En outre, l’analyse s’est longtemps effectuée (et le reste largement) sous l’angle de l’usage de la voiture et la possession – ou l’absence de possession – de celle-ci, et nous aborderons ce sujet plusieurs fois dans ce dossier. Au sein de la gauche, la remise en question du modèle social de la voiture individuelle pose question, c’est le cas pour des familles à revenu modeste pour lesquelles l’usage d’une voiture procure bien des utilités et signe un commencement de réussite sociale. Les vifs débats sur la fiscalité de la mobilité (où l’on observe des convergences surprenantes entre MR, PS et PTB), sur les voitures de société, vaches sacrées de ce début de XXIe siècle[3. Pourtant, les voitures de société sont fréquemment épinglées pour créer des différences entre les travailleur·euses et être un frein à la transition écologique. En Belgique, le principe de la voiture de société est une exception fiscale unique au monde pour des automobiles à usage professionnel.], tout comme sur la lutte contre les fortes émissions de particules dans l’atmosphère en sont des illustrations parmi d’autres.

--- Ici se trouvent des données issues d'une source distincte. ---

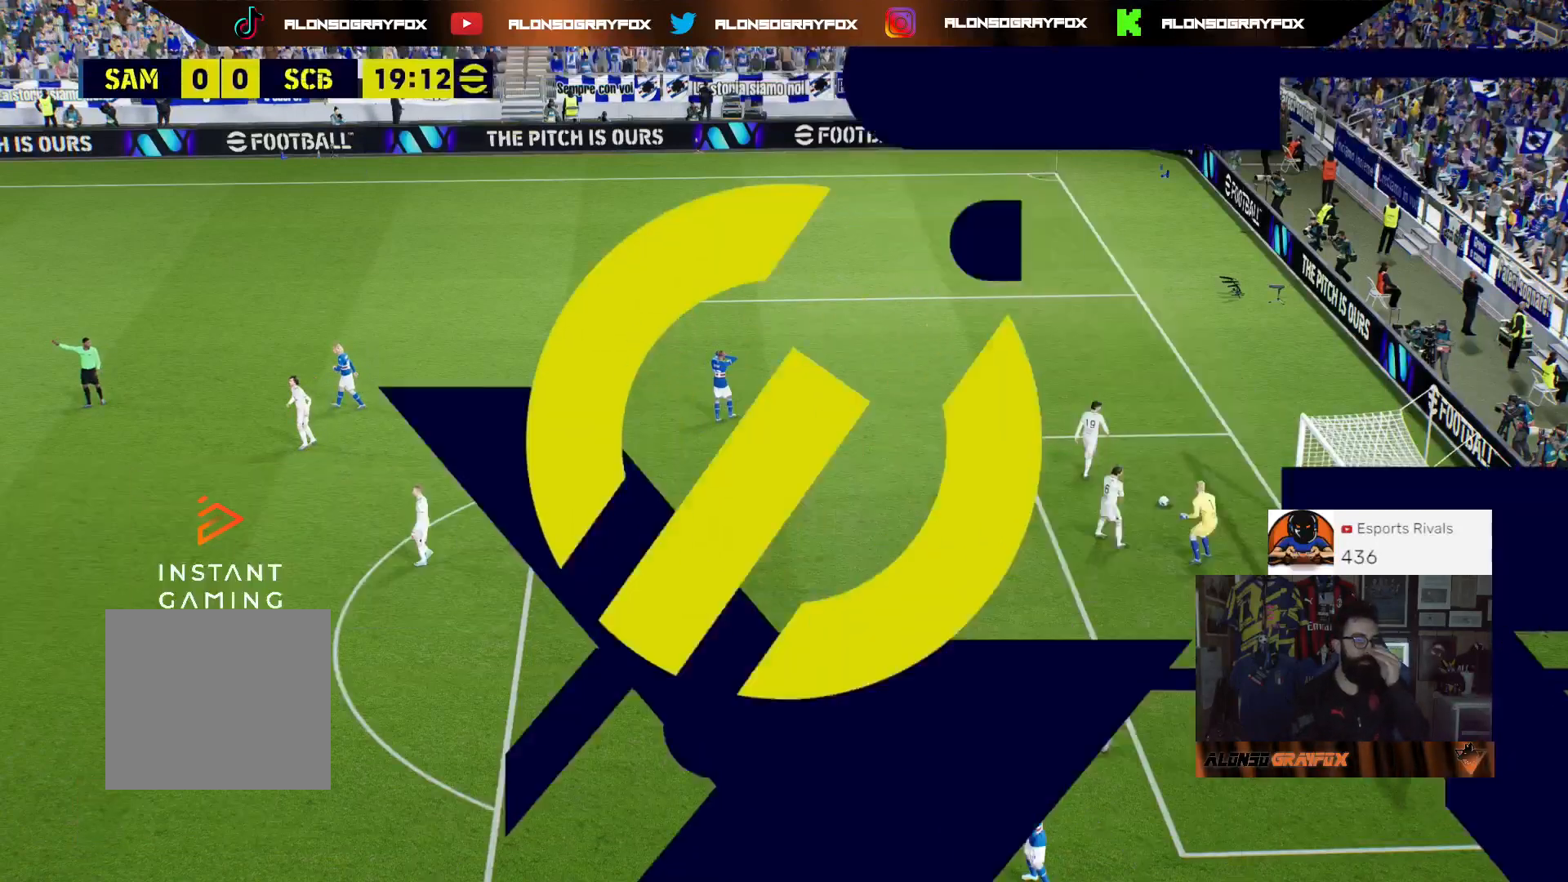
{"buttons": [], "left_stick": "center", "right_stick": "center", "events": [[67, "CROSS", "up"], [200, "CROSS", "down"], [300, "CROSS", "up"], [367, "CROSS", "down"], [467, "CROSS", "up"]]}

Des décisions fortes ont pourtant été prises à ce sujet ces derniers mois par l’Europe concernant notre mobilité. Le Parlement européen a approuvé, malgré une farouche opposition de la droite, la proposition de réduire à zéro les émissions des automobiles neuves à partir de 2035, n’autorisant de facto que la vente de véhicules électriques, et relançant les débats sur l’électrification du parc automobile.
En attendant, le constat est là : il incombe aux pouvoirs publics de stimuler la co-existence de mobilités motorisées classiques et de mobilités douces. C’est aussi l’un des objectifs de ce numéro : nous sommes allé·es à la rencontre d’expert·es et de mouvements d’usagers et d’usagères pour expliquer les raisons de ces changements qui touchent directement à la mobilité.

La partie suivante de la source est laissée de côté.